Diary

十月 7, 2010

London

Shakespeare is German

William Shakespeare is almost as significant a figure in German as in British culture. From 7 October to January 2011, London's Goethe-Institut - together with the Globe Theatre and the Institute of Germanic and Romance Studies at Queen Mary, University of London - is presenting a festival of talks, readings, screenings and discussions under the title Shakespeare is German. Actor and director Norbert Kentrup will argue the contentious thesis that "Shakespeare is much better in German". The season will also feature the launch of the first bilingual edition of J.W. Goethe's two celebrated essays on the Bard.

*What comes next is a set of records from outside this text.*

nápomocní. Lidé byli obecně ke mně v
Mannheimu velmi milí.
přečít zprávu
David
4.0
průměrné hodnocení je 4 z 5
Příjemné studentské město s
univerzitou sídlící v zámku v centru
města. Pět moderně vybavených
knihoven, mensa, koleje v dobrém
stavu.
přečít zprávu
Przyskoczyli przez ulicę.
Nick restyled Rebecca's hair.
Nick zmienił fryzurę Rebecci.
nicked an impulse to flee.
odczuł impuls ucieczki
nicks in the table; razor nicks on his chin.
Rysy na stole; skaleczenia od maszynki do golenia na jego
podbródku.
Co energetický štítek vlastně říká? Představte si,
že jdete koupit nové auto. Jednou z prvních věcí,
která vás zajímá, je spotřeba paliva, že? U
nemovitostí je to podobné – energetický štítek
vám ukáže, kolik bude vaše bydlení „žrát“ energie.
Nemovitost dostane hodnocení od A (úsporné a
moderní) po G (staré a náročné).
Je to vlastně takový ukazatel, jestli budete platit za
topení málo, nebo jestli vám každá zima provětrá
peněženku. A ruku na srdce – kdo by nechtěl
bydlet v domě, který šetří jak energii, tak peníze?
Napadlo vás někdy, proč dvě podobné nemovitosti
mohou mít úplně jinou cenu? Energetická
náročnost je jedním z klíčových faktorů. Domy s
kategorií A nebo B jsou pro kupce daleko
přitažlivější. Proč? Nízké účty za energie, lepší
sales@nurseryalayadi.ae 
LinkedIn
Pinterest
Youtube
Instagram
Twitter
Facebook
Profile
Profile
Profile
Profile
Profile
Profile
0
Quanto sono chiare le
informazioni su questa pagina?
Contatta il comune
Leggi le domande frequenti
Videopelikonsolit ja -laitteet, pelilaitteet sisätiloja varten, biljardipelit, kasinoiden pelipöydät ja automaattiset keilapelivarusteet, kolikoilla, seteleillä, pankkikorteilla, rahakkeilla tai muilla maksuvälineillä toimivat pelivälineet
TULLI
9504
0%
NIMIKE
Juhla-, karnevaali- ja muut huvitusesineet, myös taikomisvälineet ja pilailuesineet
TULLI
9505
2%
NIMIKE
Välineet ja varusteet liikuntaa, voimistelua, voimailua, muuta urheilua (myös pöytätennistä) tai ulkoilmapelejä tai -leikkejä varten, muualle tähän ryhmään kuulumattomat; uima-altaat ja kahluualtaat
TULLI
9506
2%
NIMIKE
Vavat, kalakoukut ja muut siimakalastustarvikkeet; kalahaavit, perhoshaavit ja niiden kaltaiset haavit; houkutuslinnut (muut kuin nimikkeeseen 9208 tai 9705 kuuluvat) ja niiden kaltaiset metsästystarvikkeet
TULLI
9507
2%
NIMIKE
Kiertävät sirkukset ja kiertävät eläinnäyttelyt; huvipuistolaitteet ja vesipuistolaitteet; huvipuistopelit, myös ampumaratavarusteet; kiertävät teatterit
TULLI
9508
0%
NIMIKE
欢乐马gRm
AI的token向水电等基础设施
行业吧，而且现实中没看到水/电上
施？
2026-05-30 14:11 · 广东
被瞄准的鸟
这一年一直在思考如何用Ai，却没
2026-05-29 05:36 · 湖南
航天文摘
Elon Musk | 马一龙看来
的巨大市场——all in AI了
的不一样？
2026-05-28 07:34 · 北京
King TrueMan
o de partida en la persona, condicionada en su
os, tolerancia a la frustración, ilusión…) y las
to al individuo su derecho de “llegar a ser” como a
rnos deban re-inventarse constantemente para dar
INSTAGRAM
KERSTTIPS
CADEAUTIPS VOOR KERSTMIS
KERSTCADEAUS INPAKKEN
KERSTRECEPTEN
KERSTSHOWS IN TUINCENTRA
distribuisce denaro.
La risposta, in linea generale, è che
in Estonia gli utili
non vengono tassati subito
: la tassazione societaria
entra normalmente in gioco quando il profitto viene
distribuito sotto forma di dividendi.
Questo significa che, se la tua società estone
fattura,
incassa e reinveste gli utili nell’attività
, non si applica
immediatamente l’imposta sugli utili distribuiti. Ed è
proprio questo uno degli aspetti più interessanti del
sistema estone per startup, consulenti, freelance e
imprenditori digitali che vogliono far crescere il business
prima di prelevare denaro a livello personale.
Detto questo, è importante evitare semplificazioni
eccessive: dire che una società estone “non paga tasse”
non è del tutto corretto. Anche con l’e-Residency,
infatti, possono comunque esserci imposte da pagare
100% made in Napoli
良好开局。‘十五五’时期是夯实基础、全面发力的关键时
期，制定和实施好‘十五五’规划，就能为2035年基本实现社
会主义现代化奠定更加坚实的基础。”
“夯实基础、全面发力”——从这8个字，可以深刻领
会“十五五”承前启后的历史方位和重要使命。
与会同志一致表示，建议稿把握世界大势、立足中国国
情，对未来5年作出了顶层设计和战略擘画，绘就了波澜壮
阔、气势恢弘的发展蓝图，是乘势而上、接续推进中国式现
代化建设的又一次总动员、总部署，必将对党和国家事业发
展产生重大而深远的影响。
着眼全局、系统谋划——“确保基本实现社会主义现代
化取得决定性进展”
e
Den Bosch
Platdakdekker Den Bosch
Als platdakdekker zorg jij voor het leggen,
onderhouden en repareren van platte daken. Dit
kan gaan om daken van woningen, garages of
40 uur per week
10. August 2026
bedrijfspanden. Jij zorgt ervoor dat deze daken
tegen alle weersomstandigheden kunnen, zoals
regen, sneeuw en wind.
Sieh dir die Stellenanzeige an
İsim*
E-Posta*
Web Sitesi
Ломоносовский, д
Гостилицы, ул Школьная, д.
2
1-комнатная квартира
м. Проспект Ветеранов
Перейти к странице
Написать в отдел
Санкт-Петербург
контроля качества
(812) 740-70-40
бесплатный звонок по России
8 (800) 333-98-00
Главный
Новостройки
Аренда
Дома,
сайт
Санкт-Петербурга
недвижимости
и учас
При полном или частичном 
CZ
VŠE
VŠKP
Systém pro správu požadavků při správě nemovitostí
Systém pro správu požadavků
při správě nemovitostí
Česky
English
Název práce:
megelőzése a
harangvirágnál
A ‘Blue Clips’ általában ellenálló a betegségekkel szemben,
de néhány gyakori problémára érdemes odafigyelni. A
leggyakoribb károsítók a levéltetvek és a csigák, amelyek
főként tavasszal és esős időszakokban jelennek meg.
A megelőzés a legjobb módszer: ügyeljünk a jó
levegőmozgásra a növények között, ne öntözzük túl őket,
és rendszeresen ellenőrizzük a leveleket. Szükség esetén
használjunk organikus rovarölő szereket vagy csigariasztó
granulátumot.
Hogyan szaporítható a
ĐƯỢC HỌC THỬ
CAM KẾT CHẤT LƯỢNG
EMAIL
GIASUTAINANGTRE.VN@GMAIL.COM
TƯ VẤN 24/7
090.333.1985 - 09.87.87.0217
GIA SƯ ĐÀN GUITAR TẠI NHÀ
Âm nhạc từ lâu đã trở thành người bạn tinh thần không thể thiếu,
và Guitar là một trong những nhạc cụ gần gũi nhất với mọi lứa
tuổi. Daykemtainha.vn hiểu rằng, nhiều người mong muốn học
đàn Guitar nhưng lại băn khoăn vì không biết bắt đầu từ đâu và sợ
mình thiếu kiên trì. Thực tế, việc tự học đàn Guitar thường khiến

Other highlights will include a cinematic version of The Merchant of Venice from 1923 and Herbert Fritsch presenting his multimedia Hamlet X (2003), which carved the text into 111 individual sections and turned them into short films.

Florence

Bronzino: Artist and Poet at the Court of the Medici

Agnolo di Cosimo Tori, generally known as Bronzino (1503-72), was one of the greatest painters of the 16th century. Apprenticed in the workshop of Jacopo da Pontormo, he eventually became celebrated both for his sacred works and for his official portraits of the Medicis. An exhibition at the Palazzo Strozzi in Florence, Bronzino: Artist and Poet at the Court of the Medici (until 23 January 2011), offers a rare overview of his career and brings together the masterpieces held by collections in Budapest, Los Angeles and St Petersburg, as well as the nearby Uffizi. Also included in the exhibition is the celebrated painting Crucified Christ (1540-41), which has only recently been reattributed to Bronzino.

London

T.E.O.R.E.M.A.T

Pier Paolo Pasolini (1922-75), the poet, novelist and film director, was one of the most controversial figures of postwar Italian culture. Among his most celebrated films is Teorema (1968), in which a charismatic stranger played by Terence Stamp enters the family of a Milanese industrialist, sleeps with them all in turn and then leaves them to face up to the intense feelings simmering below the surface of their materialistic lives. This powerful drama of bourgeois hypocrisy and sexual and religious awakening has been turned into T.E.O.R.E.M.A.T., a new play by the Polish theatre company TR Warszawa. Written and directed by Grzegorz Jarzyna, it unfolds in a series of dreamlike tableaux as the characters confront the emptiness of their lives. Recently seen in Dublin, it will be shown at London's Barbican Theatre from 14 to 17 October.

London

Amazonia

Amazonia, a multimedia exhibition at London's Natural History Museum until 12 December, arises out of an expedition to the Peruvian rainforest by Paris-based artists Lucy and Jorge Orta. While assisting scientists at the Manú Biosphere Reserve in collecting plants and data, they also recorded their impressions using video and audio. Along with drawings from their sketchbook, they have created larger-than-life aluminium sculptures based on the museum's collection of dinosaur bones; an interactive installation featuring plant and animal images from different sections of the rainforest; a "fluvial intervention unit" in which hundreds of tiny creatures are kept alive in a 5m Indonesian pirogue; and a two-screen video projection of the expedition accompanied by a poem recited by eco-poet Mario Petrucci.

New York

Chaos and Classicism

Across Europe, after the horrors of the First World War there was a reaction against the fragmented avant-garde styles such as Cubism, Futurism and Expressionism that had dominated early 20th-century art. In their place came a "return to order", clean lines and the representation of the human figure. Although this undoubtedly had its dark side - Mussolini, after all, was keen to revive classicism - powerful examples of this interwar aesthetic can be found in painting, sculpture, photography, architecture, film, fashion and the decorative arts. A major exhibition at the Guggenheim Museum in New York, Chaos and Classicism: Art in France, Italy and Germany, 1918-1936 (until 9 January 2011), provides an overview of this movement and includes work by Balthus and Picasso.